Pseudo-left organizations have lined up behind the AEU, refusing to advocate a “no” vote in the upcoming statewide poll on the grounds that “union democracy” must be respected. This reflects the pseudo-left’s complicity with the AEU bureaucracy. As far as “trade union democracy” is concerned, what does not exist cannot be respected. The AEU has flouted basic democratic standards in its fight for a pay cut deal, and educators and school workers have every right to rescind the deal.
An alternative point of view
In fighting for the rejection of the proposed agreement, teachers and school workers must embark on a new course. All efforts to put pressure on the AEU bureaucracy have repeatedly proved a miserable failure – what is needed is a new political perspective. This was only advanced by the Committee for Public Instruction, which led the fight for a “no” vote.
As we said in our February 7 statement: “This opposition must now be organized and politically directed. The Committee for Public Instruction (CFPE) urges the formation of rank-and-file committees in every school, independent of the AEU. They must get in touch, exchange precise information on the draft agreement as well as on the situation in the schools, in particular on the COVID-19 crisis. Any effort by the union to stifle and censor discussion must be resisted. The closest links must be made with teachers in Australia and around the world who have entered the struggle.
The statement continued: “The struggle against the agreement is above all a political struggle. Decent wages and working conditions cannot be guaranteed under conditions of massive COVID-19 infection, nor amid the continued breakdown of the public education system. Teachers, education support staff, students and families must fight to develop the broadest movement against the entire political establishment, reach out to other sections of the working class facing similar attacks and, on this basis, establish the social right for every child to receive the highest quality public education, provided free of charge and the social right of every educator to receive the salaries, conditions and resources necessary to be able to do its working properly.
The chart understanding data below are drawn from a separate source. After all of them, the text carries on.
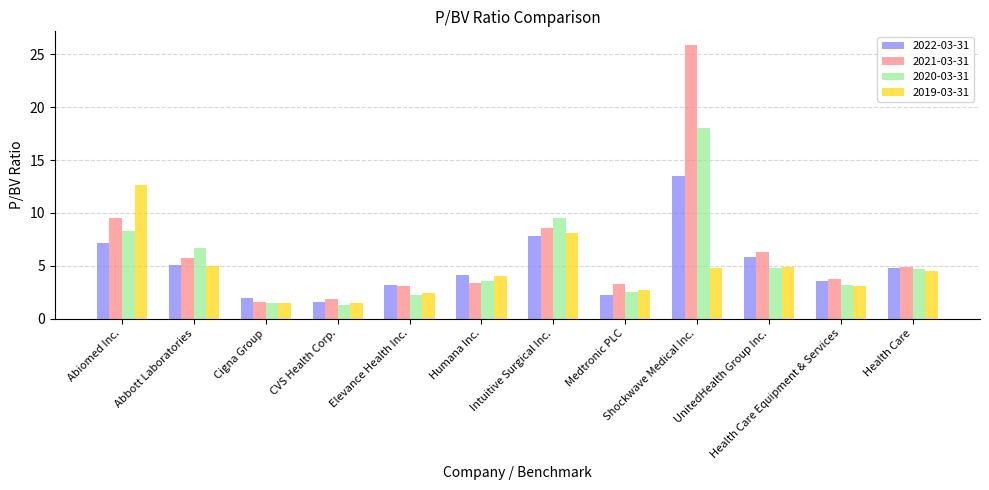

Between Abbott Laboratories and Elevance Health Inc., which series saw the biggest shift?

2020-03-31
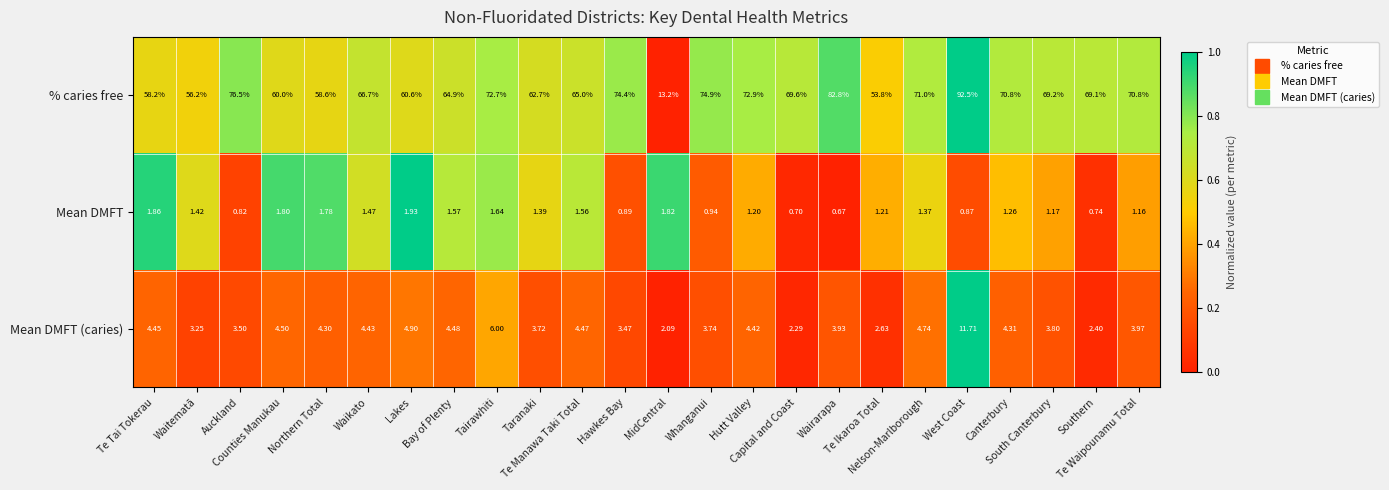

Rank the series by their maximum value, from lowest to highest.

Mean DMFT, Mean DMFT (caries), % caries free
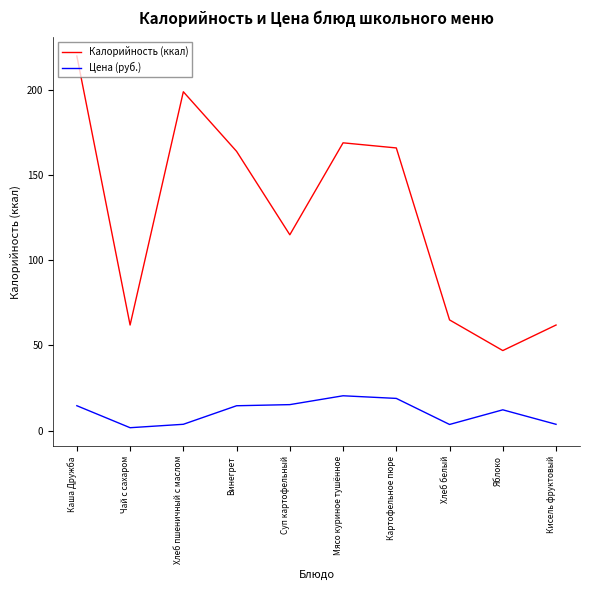

Which series changed the most between Винегрет and Хлеб белый?

Калорийность (ккал)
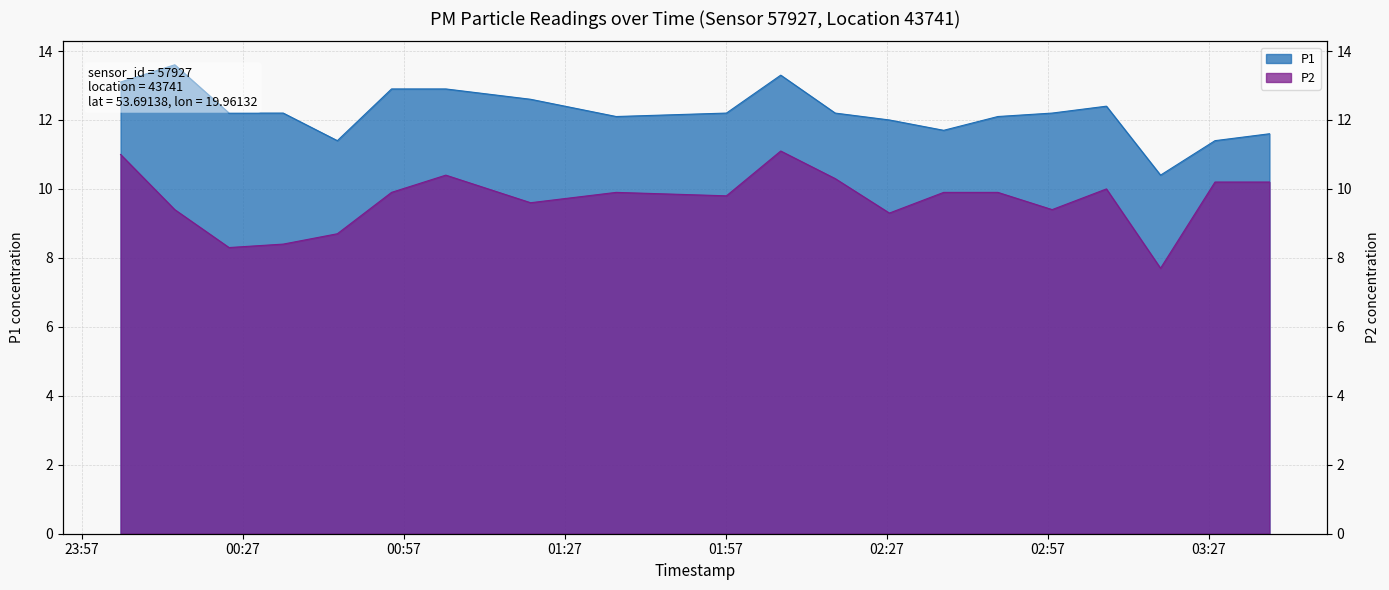

How many lines are shown in the chart?

2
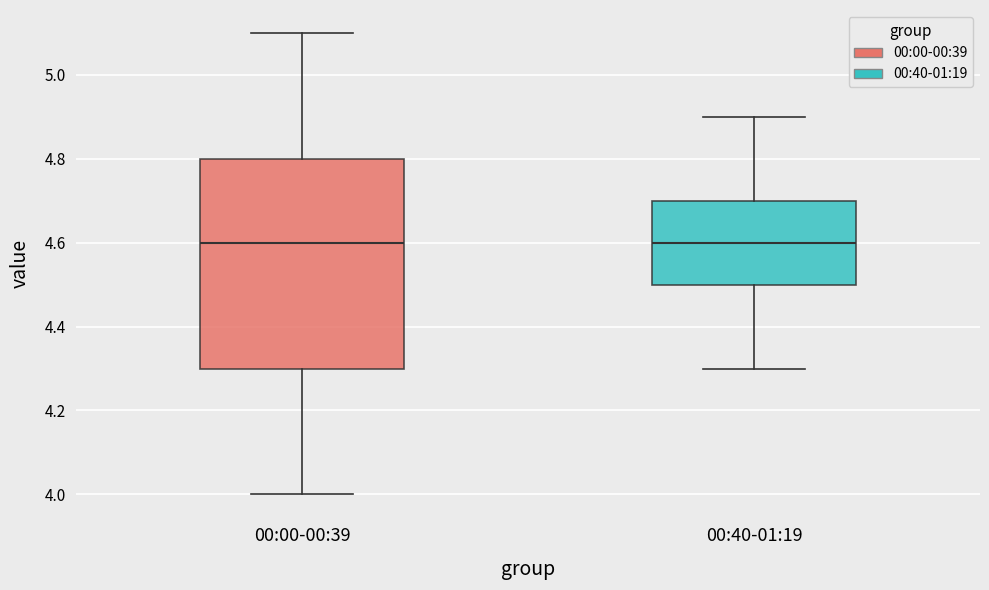

Reading left to right, transcribe this box plot: for each box, give where its median line is, the range the box spans, and where its two whiskers end, as read against the y-axis. The values are not printed on the chart, so give them approximately, as read against the axis.

00:00-00:39: median 4.6, box 4.3 to 4.8, whiskers 4.0 to 5.1
00:40-01:19: median 4.6, box 4.5 to 4.7, whiskers 4.3 to 4.9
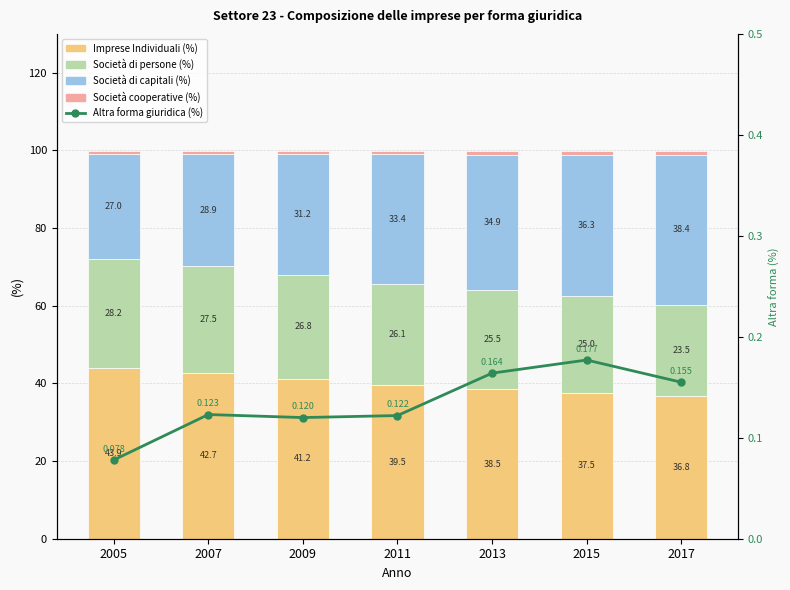

Reading left to right, extract all data points from this chart.

Imprese Individuali (%): 2005=43.9	2007=42.7	2009=41.2	2011=39.5	2013=38.5	2015=37.5	2017=36.8
Società di persone (%): 2005=28.2	2007=27.5	2009=26.8	2011=26.1	2013=25.5	2015=25.0	2017=23.5
Società di capitali (%): 2005=27.0	2007=28.9	2009=31.2	2011=33.4	2013=34.9	2015=36.3	2017=38.4
Società cooperative (%): 2005=0.9	2007=0.8	2009=0.8	2011=0.9	2013=1.0	2015=1.0	2017=1.1
Altra forma giuridica (%): 2005=0.1	2007=0.1	2009=0.1	2011=0.1	2013=0.2	2015=0.2	2017=0.2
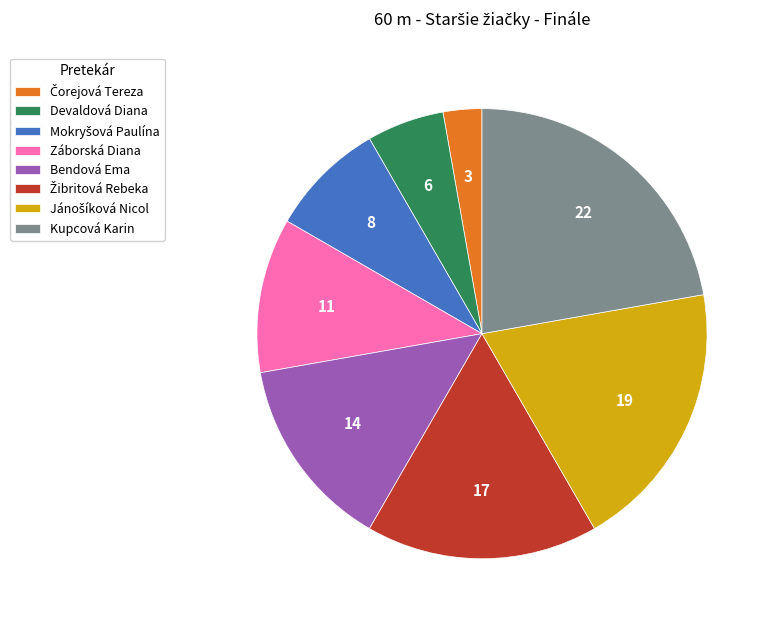

Is there any slice that represents more than half of the pie?

No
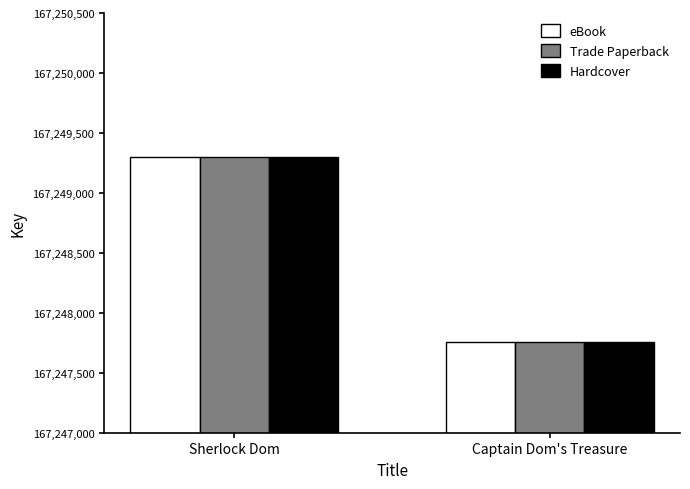

What is the value of the eBook bar at the 1st from the left?

167249301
“This program is incompatible with an education system subordinated to the market and the dictates of big business. The entire political establishment, Labour, Liberal and other parliamentary parties, serve the interests of big business and the ultra-rich. Teachers and other workers must turn to a socialist and internationalist perspective which seeks to exploit the enormous productive capacities and technological resources of the global economy in the interests of the social needs of the vast majority, rather than in the interests close quarters of a few rich. ”
We urge all educators and school workers to fight for the broadest “no” vote in the national ballot and to contact CFPE to advance the necessary political fight.